The source of Evans’s bravado is his company’s newly developed machine, which can rapidly synthesize long strands of DNA with relatively good accuracy: the device makes a mistake only once for every 10,000 DNA letters, or bases, Evans says, whereas conventional techniques typically have an error rate of one in 100. Right now Evans’s DNA-writing machine is accurate enough to make several genes at once, but he hopes to get the error rate down low enough to make the larger DNA strands that are required for building entire genomes. Evans first conceived of the technology at the University of Texas Southwestern Medical Center, where he was director of the Human Genome Sequencing Center. When researchers completed a draft of the human genome, he says, “we realized we had read the genetic code, but we didn’t have the ability to write the genetic code.”

To fill that gap, he built a gene-writing system that combines hardware and software. Using the software, a researcher can design a protein-a new drug, for instance-on a computer, which in turn determines the sequence of DNA bases needed to encode the protein. “It’s kind of like word processing for DNA,” says Evans. The hardware, essentially a robotic chemistry lab, assembles long stretches of DNA automatically, circumventing what would otherwise require endless hours of tedium for humans. The machine first synthesizes fragments of the gene, each measuring 50 to 100 letters long, and arrays the fragments into tiny wells. It then grabs each fragment in sequence, attaching one to the next with a customized cocktail of enzymes and ultimately producing the whole gene, which can amount to a few thousand bases. Evans says Egea has developed a prototype machine that, thanks to automation, can synthesize 10,000 bases in just two days. He says the technology could be extended to yield in a matter of weeks highly accurate strands 100,000 bases in length-long enough to make a very simple bacterial genome. Automation and robotics also allow for careful control of each chemical reaction in the process. That control, combined with the enzyme cocktail, helps keep long DNA strands largely free of the errors that plague conventionally made strands.

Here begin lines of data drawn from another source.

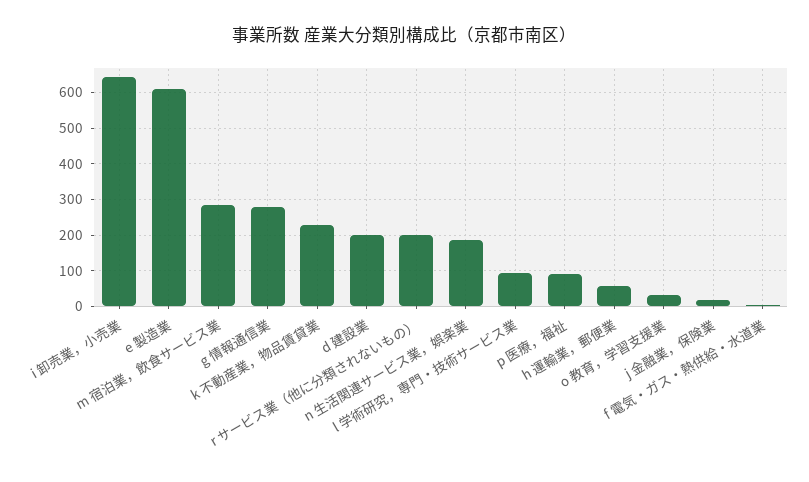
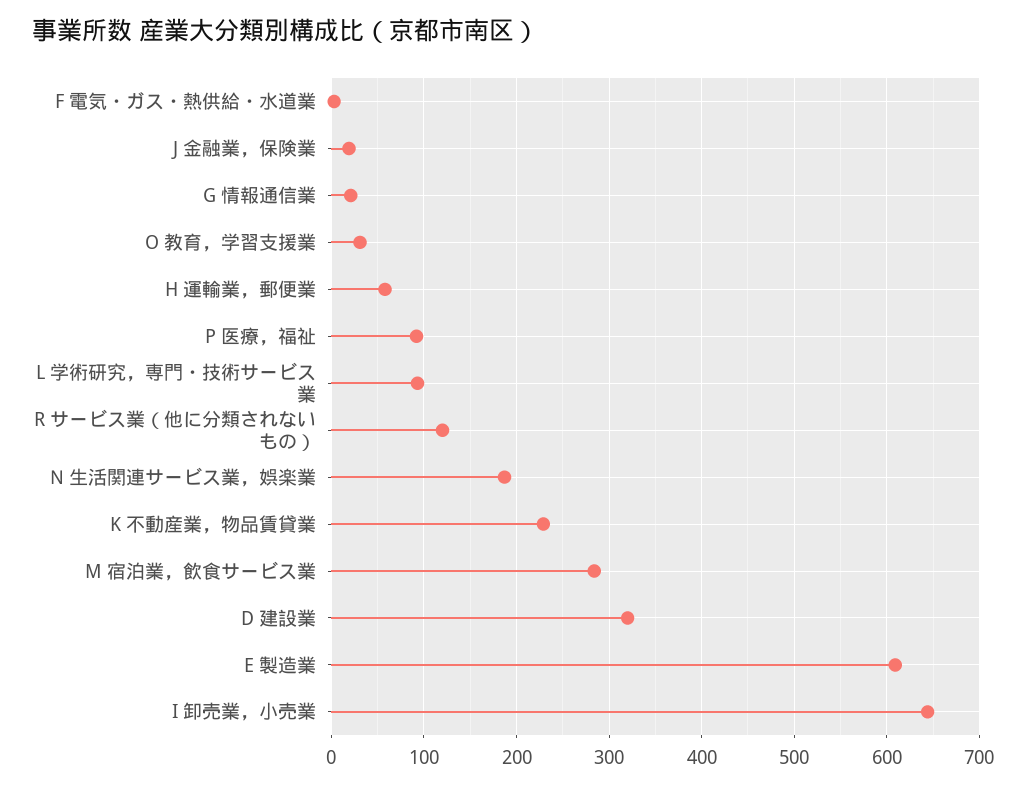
g 情報通信業: 280 -> 20
d 建設業: 200 -> 320
r サービス業（他に分類されないもの）: 200 -> 120

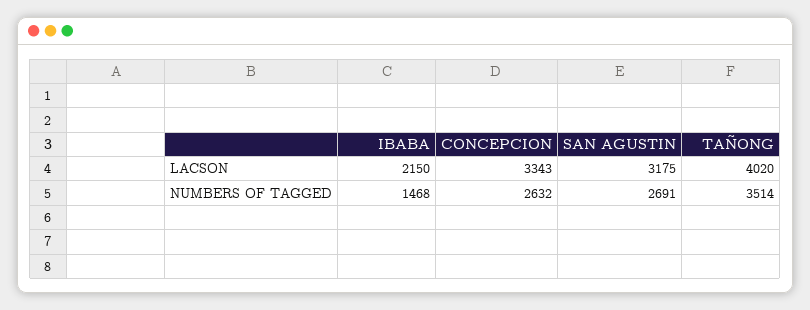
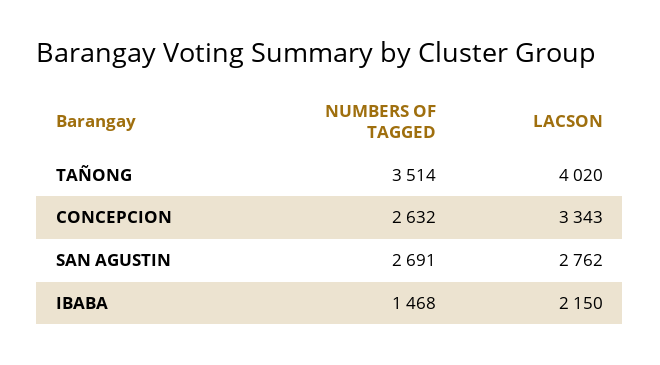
SAN AGUSTIN, LACSON: 3175 -> 2762

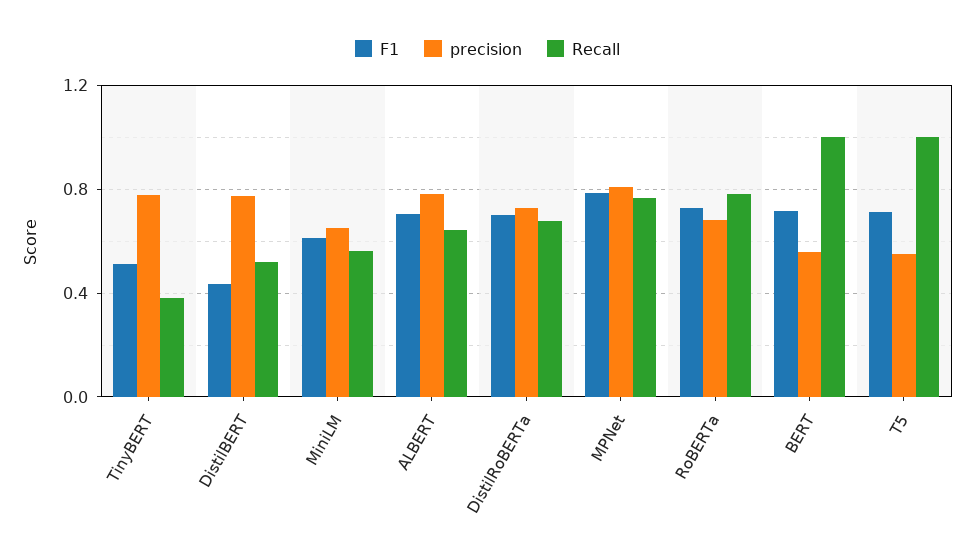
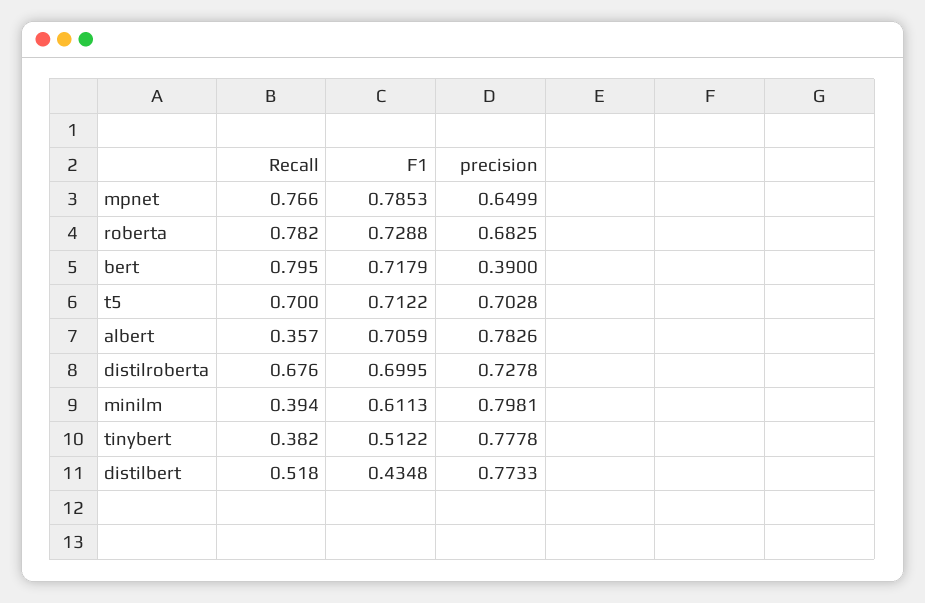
precision, MiniLM: 0.65 -> 0.7981
Recall, MiniLM: 0.55 -> 0.394
Recall, ALBERT: 0.65 -> 0.357
precision, MPNet: 0.8 -> 0.6499
precision, BERT: 0.55 -> 0.39
Recall, BERT: 1 -> 0.795
precision, T5: 0.55 -> 0.7028
Recall, T5: 1 -> 0.7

Though Venter and other researchers bent on creating synthetic organisms will still have a lot of scientific heavy lifting to do before they’re able to design new genomes readily, technology like Egea’s, says MIT’s Knight, could lighten the burden of genome construction. And a handful of biotech companies are now also getting into the business of souped-up DNA synthesis. “Pretty soon, we won’t have to store DNA in large refrigerators,” says Knight. “We’ll just write it when we need it.”